Hichilema has refused to acknowledge Lungu as president of Africa’s second-biggest copper producer since losing the presidential vote in August last year, saying the elections were rigged. A lawsuit filed by his United Party for National Development to have the results nullified was dismissed by the Constitutional Court after the 14-day deadline to hear the challenge lapsed. Hichilema has since filed another case in the High Court.
“We have not resigned ourselves,” Hichilema, 55, said in an interview on Thursday in Cape Town, where he met leaders of South Africa’s main opposition party, the Democratic Alliance. “You have recourse to a civilized, legal route to challenge it and that is what we are doing.”
Hichilema was released from prison on Aug. 16 after Zambia’s prosecutor dropped the case that had resulted in his arrest in April. The opposition leader was accused of treason after police said his convoy failed to pull over for Lungu’s motorcade in the west of the country.
Hichilema said he spent eight days in solitary confinement in a dark room that was smeared in feces, before being transferred to a prison where he was incarcerated with more than 100 criminals in a cell so crowded there wasn’t enough room to lie down.
Commonwealth Secretary-General Patricia Scotland, who met with both Hichilema and Lungu, said this month that the two have agreed to talks facilitated by her office. Ibrahim Gambari, Nigeria’s former foreign affairs minister, will probably serve as mediator.
Hichilema said the talks should address the issue why the court had failed to consider his challenge to the election outcome and close legal loopholes that enabled the case to be delayed.
“We expect that in another two weeks, we will have agreed on a structure of how to deal with the challenges we have,” he said. “We need remedies that are implementable so that we can redress the injustices that are going on in our country.”
Mediation attempts may be frustrated by the ongoing detention of opposition supporters and the imposition of emergency measures by the government.
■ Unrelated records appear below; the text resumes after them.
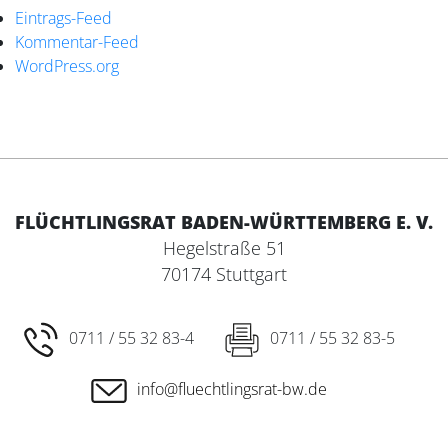
Eintrags-Feed
Kommentar-Feed
WordPress.org
FLÜCHTLINGSRAT BADEN-WÜRTTEMBERG E. V.
Hegelstraße 51
70174 Stuttgart
0711 / 55 32 83-4
0711 / 55 32 83-5
info@fluechtlingsrat-bw.de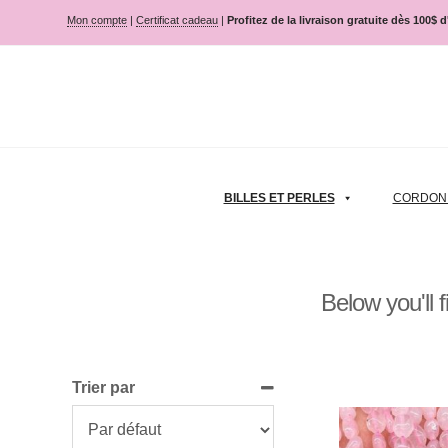
Mon compte
|
Certificat cadeau
|
Profitez de la livraison gratuite dès 100$ 
BILLES ET PERLES
CORDON |
Below you'll 
Trier par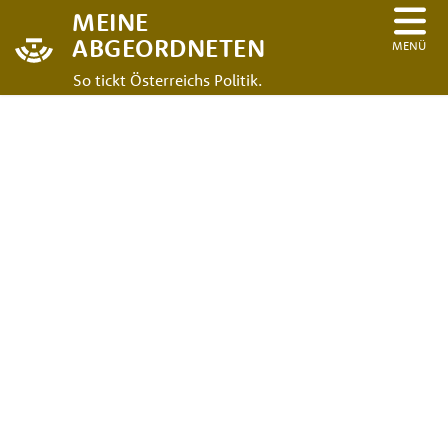
MEINE
ABGEORDNETEN
MENÜ
So tickt Österreichs Politik.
Lungu invoked the measures last month after a spate of fires he blamed on his opponents, saying on state TV he aimed to uphold national security and ensure the safety of Zambian citizens — an assertion rejected by Hichilema.
“We have a total breakdown in the rule of law,” he said. “We have constitutional breaches that are being committed. Basic fundamental human rights, liberties, freedoms have been lost.”
Fitch Ratings has warned that a planned $1.3 billion loan from the International Monetary Fund could be delayed amid Zambia’s political uncertainty.